# Arizona Journeyman License



## 360max (Jun 10, 2011)

http://www.ehow.com/info_7755177_arizona-journeyman-electricians-license-qualifications.html


----------



## FCR1988 (Jul 10, 2011)

That's for contractors. I've been told by numerous people that there are no hours associated with a jman license. But I can't seem to find a license without becoming a contractor.


----------



## aDudeInPhx (Feb 20, 2012)

I haven't heard of a licensed journeyman here. AS FAR AS I KNOW it's an IBEW or IECA classification or certification,,, but not a state certification without being a licensed electrical contractor thru the Az. state registrar of contractors. 

Az registrar of contractors phone number 602 542 1525 give 'em a call on Monday
Website http://www.azroc.gov/


----------



## 220/221 (Sep 25, 2007)

All you need here is a drivers licence....unless you ride a bicycle.


Only contractors are licenced here in AZ.


----------



## FCR1988 (Jul 10, 2011)

Damn, thanks for the info. I'm still kind of confused though. So, Intel for example, when one of those Employment agencies are looking for Journeyman they want licensed contractors?


----------



## rlc3854 (Dec 30, 2007)

You need to understand that employment agencies use boiler plate verbiage. So if the company looking for services can just let the agency use there verbiage or hand them their description of requirements. What this means is they don't know or care what the local requirements are.


----------



## aDudeInPhx (Feb 20, 2012)

FCR1988 said:


> So, Intel for example, when one of those Employment agencies are looking for Journeyman they want licensed contractors?
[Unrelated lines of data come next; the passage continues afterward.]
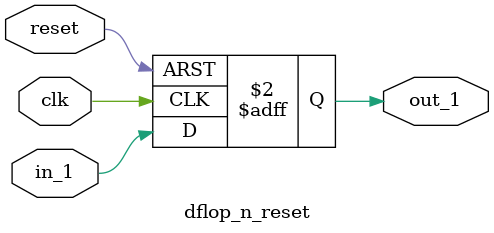
<source format=v>
module dflop_n_reset (
    in_1,
    clk,
    reset,
    out_1
);

input in_1;
input clk;
input reset;
output out_1;
// out_1 is also register 
reg out_1;

always @(posedge clk or posedge reset) begin
    if (reset) begin
        out_1 <= 1'b0;
    end else begin
        out_1 <= in_1;
    end
end
    
endmodule
</source>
This employment agency is probably just as happy hiring a plumber claiming to be a journeyman electrician as they are getting a real JW with 35 years experience. They get their money either way. 

Just show up & prove yourself & you should be fine.


----------



## 220/221 (Sep 25, 2007)

FCR1988 said:


> Damn, thanks for the info. I'm still kind of confused though. So, Intel for example, when one of those Employment agencies are looking for Journeyman they want licensed contractors?


 
Here, _non union_ journeyman means experienced. If you have tools and enough experience to convince someone you are a journeyman, you are.

The union (640) has a 4 year apprenticship program and two levels of journeymen. Residential wireman and journeyman wireman. At least, that's how it was in the olden days. I don't really keep up these days.


----------



## freeagnt54 (Aug 6, 2008)

FCR1988 said:


> Damn, thanks for the info. I'm still kind of confused though. So, Intel for example, when one of those Employment agencies are looking for Journeyman they want licensed contractors?


They just want experienced guys 5+ years and out of state license may get you an extra bucks or two. PM me your experience and what not and I can give you a pretty good estimate of what they'll pay you.


----------